For some reason I couldn’t log in to WordPress to comment on Dr. James Anderson’s post, “An Observation About the Tuggy-Brown Debate.” So instead I’m going to post my disagreement with something he said. I hope Dr. Anderson might find the time to respond, as I enjoy reading whatever he blogs about. If I’m wrong about my assessment, he can swat it down like the tiger pictured above.
My objection isn’t about Dr. Anderson’s main claim, which is that Brown could have won the debate without offering a “theory of the Trinity,” or even by proving the full divinity of, say, the Holy Spirit. Rather, my objection rests with this claim:
Strange as it may sound, given the specific proposition being debated, Brown could have adopted a modalist position and still won the argument! (Interestingly, Tuggy suggested a few times that Brown was in fact expressing a form of modalism, albeit unwittingly. Even if Tuggy were right about that, it would have been beside the point in the context of the debate.) Brown’s task wasn’t to defend the specific claim that there is one God who exists in three distinct persons, still less to defend some metaphysical model for that claim.
The problem, as I see it, is with what Dr. Anderson means by “modalism.” The claim in bold above is only true on some modalist positions.

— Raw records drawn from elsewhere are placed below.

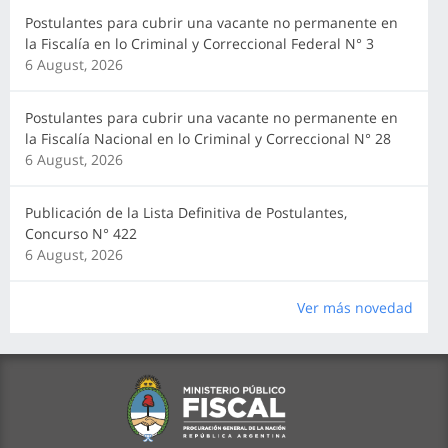
Postulantes para cubrir una vacante no permanente en
la Fiscalía en lo Criminal y Correccional Federal N° 3
6 August, 2026
Postulantes para cubrir una vacante no permanente en
la Fiscalía Nacional en lo Criminal y Correccional N° 28
6 August, 2026
Publicación de la Lista Definitiva de Postulantes,
Concurso N° 422
6 August, 2026
Ver más novedad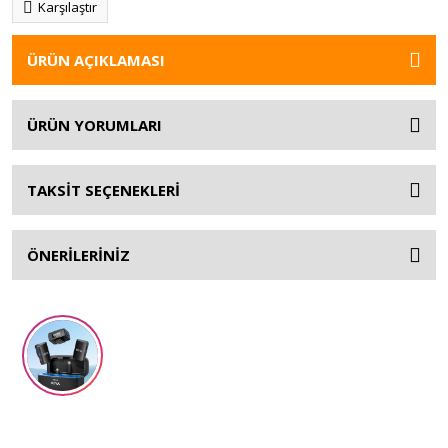
Karşılaştır
ÜRÜN AÇIKLAMASI
ÜRÜN YORUMLARI
TAKSİT SEÇENEKLERİ
ÖNERİLERİNİZ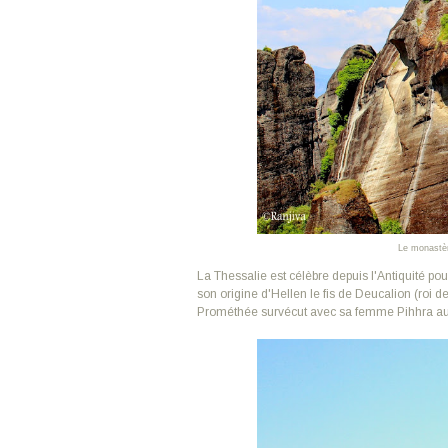
Le monastère
La Thessalie est célèbre depuis l'Antiquité pou
son origine d'Hellen le fis de Deucalion (roi d
Prométhée survécut avec sa femme Pihhra au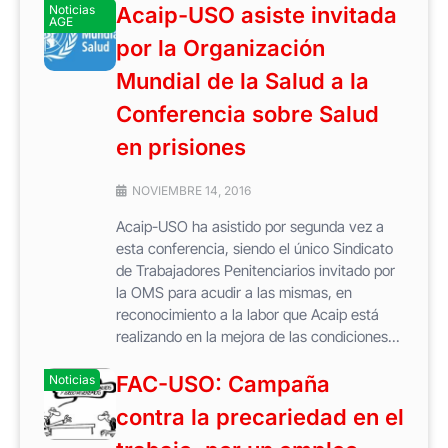
Noticias
Acaip-USO asiste invitada
AGE
por la Organización
Mundial de la Salud a la
Conferencia sobre Salud
en prisiones
NOVIEMBRE 14, 2016
Acaip-USO ha asistido por segunda vez a
esta conferencia, siendo el único Sindicato
de Trabajadores Penitenciarios invitado por
la OMS para acudir a las mismas, en
reconocimiento a la labor que Acaip está
realizando en la mejora de las condiciones...
FAC-USO: Campaña
Noticias
contra la precariedad en el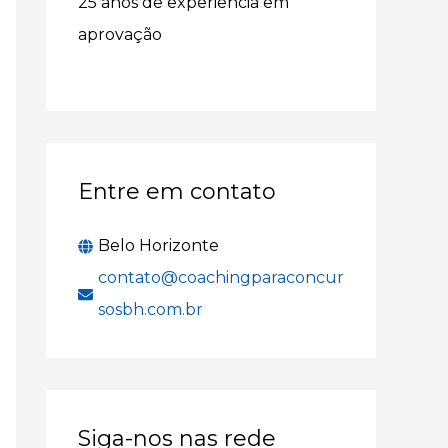
25 anos de experiência em
r
aprovação
p
o
r
:
Entre em contato
Belo Horizonte
contato@coachingparaconcur
sosbh.com.br
Siga-nos nas rede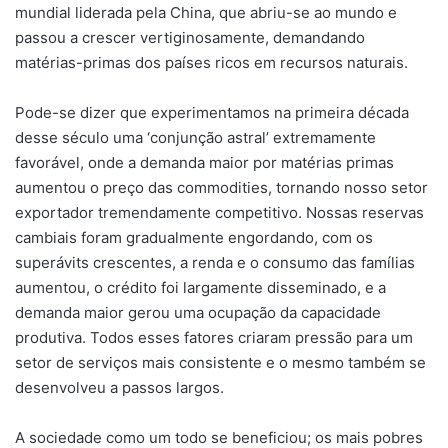
mundial liderada pela China, que abriu-se ao mundo e
passou a crescer vertiginosamente, demandando
matérias-primas dos países ricos em recursos naturais.
Pode-se dizer que experimentamos na primeira década
desse século uma ‘conjunção astral’ extremamente
favorável, onde a demanda maior por matérias primas
aumentou o preço das commodities, tornando nosso setor
exportador tremendamente competitivo. Nossas reservas
cambiais foram gradualmente engordando, com os
superávits crescentes, a renda e o consumo das famílias
aumentou, o crédito foi largamente disseminado, e a
demanda maior gerou uma ocupação da capacidade
produtiva. Todos esses fatores criaram pressão para um
setor de serviços mais consistente e o mesmo também se
desenvolveu a passos largos.
A sociedade como um todo se beneficiou; os mais pobres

If Dr. Anderson means some sort of modalism that one might still consider a form of orthodox Trinitarianism (like Leftow’s “Modes without Modalism,” perhaps?), then sure, Dr. Brown could have adopted a modalist position and have still won the debate. That’s because he could have said that there are two eternal modes that relate to one another, and are truly distinct divine Persons. This might sound strange to some of Dr. Anderson’s readers, but I don’t really see why this point is worth making if this is the kind of modalism he has in mind.
However, the parenthetical remark immediately after the statement in bold above, coupled with the fact that his claim is supposed to come off as strange to readers, leads me to believe that Dr. Anderson has non-orthodox forms of modalism in mind. If so, it turns out that the statement in bold is false depending on which non-orthodox modalism one adopts.
Here’s one case where that statement could be true: classic “Sabellianism.” This modalistic view, at least as it’s often explained, is the view that at some time t1 God begins to be the Father, at some later time t2 stops being the Father and is now the Son, and at a later time t3 stops being the Son and is now the Holy Spirit. If that’s the modalism Dr. Anderson has in mind, then Dr. Brown’s proving the full divinity of the Son would have allowed him to win the debate. That’s because, subsequent to t1 and prior to t3, there just isn’t a “mode” or “manifestation” of God called “Father.” There’s only the Son, and the debate question is resolved.
Now, there’s a way that Dr. Anderson’s claim can be false. That’s if somebody is a Oneness Pentecostal modalist. (I’m not, by the way.) Oneness Pentecostals deny Sabellianism in the way I described in the prior paragraph, and rightfully so. Instead, they accept, as Dr. Tuggy does, that there is only one divine Person who just is the Father. But for the Oneness Pentecostal, the Father becomes incarnate “in” (or “as”) the Son. (I take it that “in” or “as” correspond to two views of compositional Christology that I discuss elsewhere. “As” also works on an abstract nature view of Christ’s human nature.) So, the Oneness Pentecostal can agree with Tuggy that “the God of the Bible is the Father alone,” and yet also claim that Jesus, the Son, is identified with the God of the Bible. It will just turn out that, for the Oneness Pentecostal, Jesus is the Father Incarnate. On this view, one accepts “a modalist position,” and yet cannot show that “the God of the Bible is identified with someone other than the Father.”
The Oneness Pentecostal variety of modalism is, in my experience, largely unknown to the rest of the Christian world. And in his quick response to the debate, Oneness Pentecostalism seems to have flown under Dr. Anderson’s radar.